Work to be completed:
Find out how many lines in the records have the string "regulates" in them, and state only that number.

Extracted page text data:

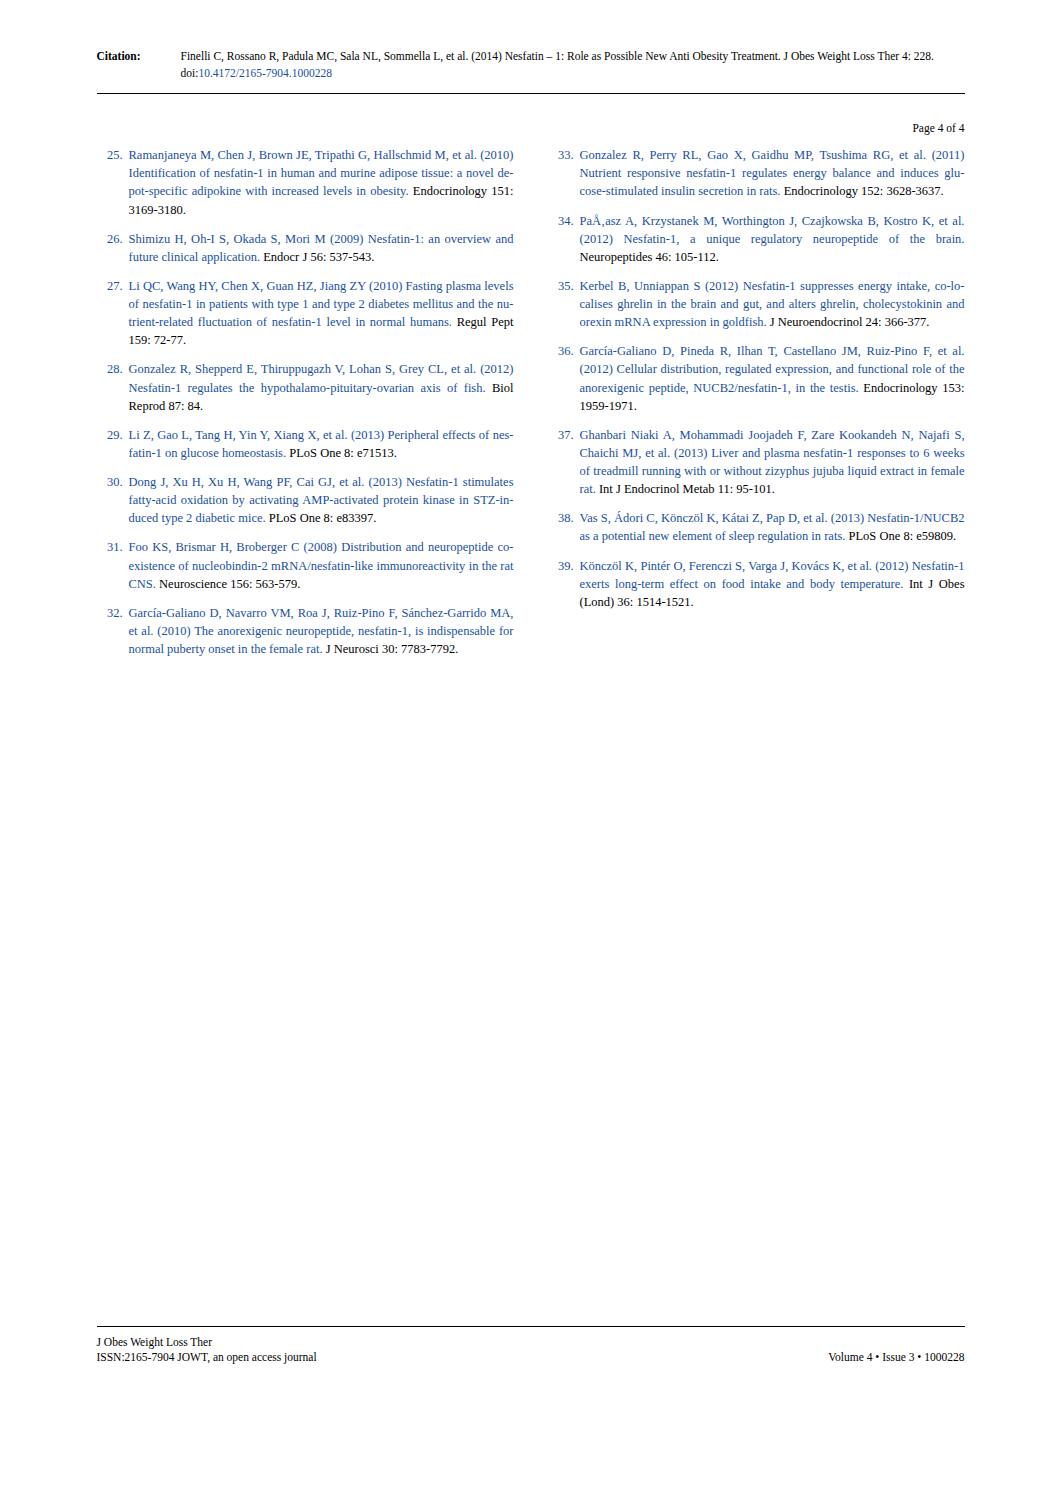Citation:
Finelli C, Rossano R, Padula MC, Sala NL, Sommella L, et al. (2014) Nesfatin – 1: Role as Possible New Anti Obesity Treatment. J Obes Weight Loss Ther 4: 228. doi:10.4172/2165-7904.1000228
Page 4 of 4
25. Ramanjaneya M, Chen J, Brown JE, Tripathi G, Hallschmid M, et al. (2010) Identification of nesfatin-1 in human and murine adipose tissue: a novel depot-specific adipokine with increased levels in obesity. Endocrinology 151: 3169-3180.
26. Shimizu H, Oh-I S, Okada S, Mori M (2009) Nesfatin-1: an overview and future clinical application. Endocr J 56: 537-543.
27. Li QC, Wang HY, Chen X, Guan HZ, Jiang ZY (2010) Fasting plasma levels of nesfatin-1 in patients with type 1 and type 2 diabetes mellitus and the nutrient-related fluctuation of nesfatin-1 level in normal humans. Regul Pept 159: 72-77.
28. Gonzalez R, Shepperd E, Thiruppugazh V, Lohan S, Grey CL, et al. (2012) Nesfatin-1 regulates the hypothalamo-pituitary-ovarian axis of fish. Biol Reprod 87: 84.
29. Li Z, Gao L, Tang H, Yin Y, Xiang X, et al. (2013) Peripheral effects of nesfatin-1 on glucose homeostasis. PLoS One 8: e71513.
30. Dong J, Xu H, Xu H, Wang PF, Cai GJ, et al. (2013) Nesfatin-1 stimulates fatty-acid oxidation by activating AMP-activated protein kinase in STZ-induced type 2 diabetic mice. PLoS One 8: e83397.
31. Foo KS, Brismar H, Broberger C (2008) Distribution and neuropeptide coexistence of nucleobindin-2 mRNA/nesfatin-like immunoreactivity in the rat CNS. Neuroscience 156: 563-579.
32. García-Galiano D, Navarro VM, Roa J, Ruiz-Pino F, Sánchez-Garrido MA, et al. (2010) The anorexigenic neuropeptide, nesfatin-1, is indispensable for normal puberty onset in the female rat. J Neurosci 30: 7783-7792.
33. Gonzalez R, Perry RL, Gao X, Gaidhu MP, Tsushima RG, et al. (2011) Nutrient responsive nesfatin-1 regulates energy balance and induces glucose-stimulated insulin secretion in rats. Endocrinology 152: 3628-3637.
34. PaÅ‚asz A, Krzystanek M, Worthington J, Czajkowska B, Kostro K, et al. (2012) Nesfatin-1, a unique regulatory neuropeptide of the brain. Neuropeptides 46: 105-112.
35. Kerbel B, Unniappan S (2012) Nesfatin-1 suppresses energy intake, co-localises ghrelin in the brain and gut, and alters ghrelin, cholecystokinin and orexin mRNA expression in goldfish. J Neuroendocrinol 24: 366-377.
36. García-Galiano D, Pineda R, Ilhan T, Castellano JM, Ruiz-Pino F, et al. (2012) Cellular distribution, regulated expression, and functional role of the anorexigenic peptide, NUCB2/nesfatin-1, in the testis. Endocrinology 153: 1959-1971.
37. Ghanbari Niaki A, Mohammadi Joojadeh F, Zare Kookandeh N, Najafi S, Chaichi MJ, et al. (2013) Liver and plasma nesfatin-1 responses to 6 weeks of treadmill running with or without zizyphus jujuba liquid extract in female rat. Int J Endocrinol Metab 11: 95-101.
38. Vas S, Ádori C, Könczöl K, Kátai Z, Pap D, et al. (2013) Nesfatin-1/NUCB2 as a potential new element of sleep regulation in rats. PLoS One 8: e59809.
39. Könczöl K, Pintér O, Ferenczi S, Varga J, Kovács K, et al. (2012) Nesfatin-1 exerts long-term effect on food intake and body temperature. Int J Obes (Lond) 36: 1514-1521.
J Obes Weight Loss Ther
ISSN:2165-7904 JOWT, an open access journal
Volume 4 • Issue 3 • 1000228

Answer section:
2